The Federal Motor Carrier Safety Administration (FMCSA) on Thursday gave some relief to medical examiners and state licensing agencies struggling with implementation of a fully-electronic filing CDL medical exams.
In amending its existing 15-day waiver, FMCSA Thursday said it will allow carriers and CDL holders to continue using paper med certs for up to 60 days post-issuance. The waiver is effective until Oct. 12, 2025.
FMCSA's Medical Examiner’s Certification Integration (NRII) rule, which dates back a decade, was implemented in late June, requiring medical examiners to electronically transmit exam results to FMCSA by midnight of the next calendar day following an exam, and FMCSA will electronically transmit exam results to the state driver’s licensing agencies, where they would be posted to the Commercial Driver’s License Information System (CDLIS) driver motor vehicle record (MVR).

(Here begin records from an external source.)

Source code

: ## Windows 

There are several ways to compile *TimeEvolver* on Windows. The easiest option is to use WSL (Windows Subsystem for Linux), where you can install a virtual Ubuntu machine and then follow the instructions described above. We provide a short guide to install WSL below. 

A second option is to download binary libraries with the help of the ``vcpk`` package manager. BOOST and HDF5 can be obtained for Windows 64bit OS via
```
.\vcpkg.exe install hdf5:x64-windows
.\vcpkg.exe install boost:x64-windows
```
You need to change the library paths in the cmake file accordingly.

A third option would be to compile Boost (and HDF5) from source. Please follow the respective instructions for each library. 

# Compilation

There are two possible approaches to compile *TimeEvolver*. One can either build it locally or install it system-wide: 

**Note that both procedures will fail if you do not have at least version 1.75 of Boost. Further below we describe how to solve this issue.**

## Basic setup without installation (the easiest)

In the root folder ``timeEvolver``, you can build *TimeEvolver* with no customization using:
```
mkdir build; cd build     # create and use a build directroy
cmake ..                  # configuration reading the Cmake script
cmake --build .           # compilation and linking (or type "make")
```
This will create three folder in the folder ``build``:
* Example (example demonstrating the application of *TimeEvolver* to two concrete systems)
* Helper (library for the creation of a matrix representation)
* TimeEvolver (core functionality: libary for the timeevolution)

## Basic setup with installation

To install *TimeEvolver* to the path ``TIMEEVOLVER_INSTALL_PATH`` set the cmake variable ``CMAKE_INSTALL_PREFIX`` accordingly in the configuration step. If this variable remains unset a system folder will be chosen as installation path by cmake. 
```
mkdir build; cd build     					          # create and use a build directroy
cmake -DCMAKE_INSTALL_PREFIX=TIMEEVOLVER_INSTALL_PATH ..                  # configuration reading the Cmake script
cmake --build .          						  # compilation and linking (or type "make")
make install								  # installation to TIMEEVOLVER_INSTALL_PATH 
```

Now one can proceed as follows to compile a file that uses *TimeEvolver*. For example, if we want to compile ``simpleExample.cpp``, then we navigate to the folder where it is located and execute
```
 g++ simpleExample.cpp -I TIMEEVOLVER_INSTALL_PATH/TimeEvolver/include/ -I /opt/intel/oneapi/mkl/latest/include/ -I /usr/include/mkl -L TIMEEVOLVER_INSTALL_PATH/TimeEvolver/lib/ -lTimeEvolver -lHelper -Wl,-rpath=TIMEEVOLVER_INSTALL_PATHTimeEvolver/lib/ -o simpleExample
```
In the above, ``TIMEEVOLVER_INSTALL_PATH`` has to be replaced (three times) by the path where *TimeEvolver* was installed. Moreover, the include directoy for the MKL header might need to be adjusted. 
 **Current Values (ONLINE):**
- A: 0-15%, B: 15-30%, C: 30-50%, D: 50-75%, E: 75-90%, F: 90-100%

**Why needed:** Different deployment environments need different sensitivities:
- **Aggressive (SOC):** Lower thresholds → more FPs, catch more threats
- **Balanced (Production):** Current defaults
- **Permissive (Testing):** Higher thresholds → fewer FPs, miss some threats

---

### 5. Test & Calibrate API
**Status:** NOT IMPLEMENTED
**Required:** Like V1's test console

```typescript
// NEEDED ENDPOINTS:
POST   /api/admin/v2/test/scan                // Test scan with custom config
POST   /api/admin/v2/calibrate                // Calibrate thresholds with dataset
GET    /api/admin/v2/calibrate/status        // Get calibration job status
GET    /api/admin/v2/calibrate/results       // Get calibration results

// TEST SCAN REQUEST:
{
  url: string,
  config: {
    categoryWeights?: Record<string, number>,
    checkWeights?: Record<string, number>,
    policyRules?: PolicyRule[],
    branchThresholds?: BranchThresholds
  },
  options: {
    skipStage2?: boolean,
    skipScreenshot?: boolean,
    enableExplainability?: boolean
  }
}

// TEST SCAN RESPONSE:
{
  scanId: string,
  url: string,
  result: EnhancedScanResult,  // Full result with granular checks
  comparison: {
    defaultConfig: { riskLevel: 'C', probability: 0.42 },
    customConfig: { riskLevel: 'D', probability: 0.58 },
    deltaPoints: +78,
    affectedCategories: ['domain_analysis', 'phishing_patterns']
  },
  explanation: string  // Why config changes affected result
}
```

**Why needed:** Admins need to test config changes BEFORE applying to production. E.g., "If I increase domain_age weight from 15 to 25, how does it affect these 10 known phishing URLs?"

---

By mid-July, when the first waiver was granted, only 37 states were fully compliant with the new rule. Even states who managed to reach compliance experienced cumbersome growing pains, struggling to match and update the information across databases and leaving some state trucking associations to step in to help stitch it together manually.
North Carolina Trucking Associations President and CEO Ben Greenberg said his state's DMV in late July was matching renewals based on name and date of birth as opposed driver’s license number, adding if there wasn’t a case-sensitive match, renewals ended up in “renewal purgatory.”
Twelve states are still non-compliant: Alaska, California, Florida, Iowa, Kentucky, Louisiana, New Hampshire, New Jersey, New York, Oklahoma, Vermont, and Wyoming.